| DATASET |
*** Block opens ***

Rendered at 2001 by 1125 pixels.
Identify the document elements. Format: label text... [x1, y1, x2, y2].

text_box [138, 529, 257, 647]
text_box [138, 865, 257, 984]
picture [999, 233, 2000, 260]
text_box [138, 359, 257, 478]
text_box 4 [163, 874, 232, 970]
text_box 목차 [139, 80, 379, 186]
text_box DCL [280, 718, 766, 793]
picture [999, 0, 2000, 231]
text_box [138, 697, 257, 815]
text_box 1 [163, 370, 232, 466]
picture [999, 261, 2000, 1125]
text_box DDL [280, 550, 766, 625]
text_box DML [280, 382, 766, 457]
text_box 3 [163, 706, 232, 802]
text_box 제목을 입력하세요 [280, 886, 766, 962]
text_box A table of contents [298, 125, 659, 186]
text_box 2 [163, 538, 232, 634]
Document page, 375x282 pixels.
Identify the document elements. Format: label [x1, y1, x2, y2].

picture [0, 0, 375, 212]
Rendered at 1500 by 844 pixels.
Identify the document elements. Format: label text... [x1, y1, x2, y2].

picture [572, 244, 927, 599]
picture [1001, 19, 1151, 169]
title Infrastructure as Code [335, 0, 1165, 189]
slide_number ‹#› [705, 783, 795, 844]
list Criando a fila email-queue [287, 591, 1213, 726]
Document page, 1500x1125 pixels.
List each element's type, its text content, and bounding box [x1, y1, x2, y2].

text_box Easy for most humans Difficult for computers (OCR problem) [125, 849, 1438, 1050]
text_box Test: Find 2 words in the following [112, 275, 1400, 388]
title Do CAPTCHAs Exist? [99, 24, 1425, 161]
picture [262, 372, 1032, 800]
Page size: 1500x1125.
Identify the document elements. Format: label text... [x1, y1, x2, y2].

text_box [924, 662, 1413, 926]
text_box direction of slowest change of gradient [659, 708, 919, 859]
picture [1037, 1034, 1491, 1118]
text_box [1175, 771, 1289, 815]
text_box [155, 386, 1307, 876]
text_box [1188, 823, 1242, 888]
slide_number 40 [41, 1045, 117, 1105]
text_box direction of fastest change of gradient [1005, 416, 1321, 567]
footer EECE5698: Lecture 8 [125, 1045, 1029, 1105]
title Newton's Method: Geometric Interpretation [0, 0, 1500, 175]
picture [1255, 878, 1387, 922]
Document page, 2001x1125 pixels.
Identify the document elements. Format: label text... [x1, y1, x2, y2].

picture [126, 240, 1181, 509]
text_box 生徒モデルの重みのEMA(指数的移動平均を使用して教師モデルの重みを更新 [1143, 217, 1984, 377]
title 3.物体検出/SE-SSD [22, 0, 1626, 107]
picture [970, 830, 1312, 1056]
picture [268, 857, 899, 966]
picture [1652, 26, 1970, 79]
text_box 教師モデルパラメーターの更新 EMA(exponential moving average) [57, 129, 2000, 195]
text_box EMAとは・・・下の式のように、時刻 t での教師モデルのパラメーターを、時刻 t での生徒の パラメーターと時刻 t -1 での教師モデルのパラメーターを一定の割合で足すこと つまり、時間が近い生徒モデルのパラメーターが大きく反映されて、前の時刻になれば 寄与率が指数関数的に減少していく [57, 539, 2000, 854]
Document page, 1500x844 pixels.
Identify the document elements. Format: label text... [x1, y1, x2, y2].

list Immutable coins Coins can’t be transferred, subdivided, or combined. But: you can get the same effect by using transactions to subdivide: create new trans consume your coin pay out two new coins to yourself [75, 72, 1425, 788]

*** Block closes ***

| EXERCISE BRIEF |
Could you transcribe the records in full, exactly?

| RESULT |
Rendered at 2001 by 1125 pixels.
Identify the document elements. Format: label text... [x1, y1, x2, y2].

text_box [138, 529, 257, 647]
text_box [138, 865, 257, 984]
picture [999, 233, 2000, 260]
text_box [138, 359, 257, 478]
text_box 4 [163, 874, 232, 970]
text_box 목차 [139, 80, 379, 186]
text_box DCL [280, 718, 766, 793]
picture [999, 0, 2000, 231]
text_box [138, 697, 257, 815]
text_box 1 [163, 370, 232, 466]
picture [999, 261, 2000, 1125]
text_box DDL [280, 550, 766, 625]
text_box DML [280, 382, 766, 457]
text_box 3 [163, 706, 232, 802]
text_box 제목을 입력하세요 [280, 886, 766, 962]
text_box A table of contents [298, 125, 659, 186]
text_box 2 [163, 538, 232, 634]
Document page, 375x282 pixels.
Identify the document elements. Format: label [x1, y1, x2, y2].

picture [0, 0, 375, 212]
Rendered at 1500 by 844 pixels.
Identify the document elements. Format: label text... [x1, y1, x2, y2].

picture [572, 244, 927, 599]
picture [1001, 19, 1151, 169]
title Infrastructure as Code [335, 0, 1165, 189]
slide_number ‹#› [705, 783, 795, 844]
list Criando a fila email-queue [287, 591, 1213, 726]
Document page, 1500x1125 pixels.
List each element's type, its text content, and bounding box [x1, y1, x2, y2].

text_box Easy for most humans Difficult for computers (OCR problem) [125, 849, 1438, 1050]
text_box Test: Find 2 words in the following [112, 275, 1400, 388]
title Do CAPTCHAs Exist? [99, 24, 1425, 161]
picture [262, 372, 1032, 800]
Page size: 1500x1125.
Identify the document elements. Format: label text... [x1, y1, x2, y2].

text_box [924, 662, 1413, 926]
text_box direction of slowest change of gradient [659, 708, 919, 859]
picture [1037, 1034, 1491, 1118]
text_box [1175, 771, 1289, 815]
text_box [155, 386, 1307, 876]
text_box [1188, 823, 1242, 888]
slide_number 40 [41, 1045, 117, 1105]
text_box direction of fastest change of gradient [1005, 416, 1321, 567]
footer EECE5698: Lecture 8 [125, 1045, 1029, 1105]
title Newton's Method: Geometric Interpretation [0, 0, 1500, 175]
picture [1255, 878, 1387, 922]
Document page, 2001x1125 pixels.
Identify the document elements. Format: label text... [x1, y1, x2, y2].

picture [126, 240, 1181, 509]
text_box 生徒モデルの重みのEMA(指数的移動平均を使用して教師モデルの重みを更新 [1143, 217, 1984, 377]
title 3.物体検出/SE-SSD [22, 0, 1626, 107]
picture [970, 830, 1312, 1056]
picture [268, 857, 899, 966]
picture [1652, 26, 1970, 79]
text_box 教師モデルパラメーターの更新 EMA(exponential moving average) [57, 129, 2000, 195]
text_box EMAとは・・・下の式のように、時刻 t での教師モデルのパラメーターを、時刻 t での生徒の パラメーターと時刻 t -1 での教師モデルのパラメーターを一定の割合で足すこと つまり、時間が近い生徒モデルのパラメーターが大きく反映されて、前の時刻になれば 寄与率が指数関数的に減少していく [57, 539, 2000, 854]
Document page, 1500x844 pixels.
Identify the document elements. Format: label text... [x1, y1, x2, y2].

list Immutable coins Coins can’t be transferred, subdivided, or combined. But: you can get the same effect by using transactions to subdivide: create new trans consume your coin pay out two new coins to yourself [75, 72, 1425, 788]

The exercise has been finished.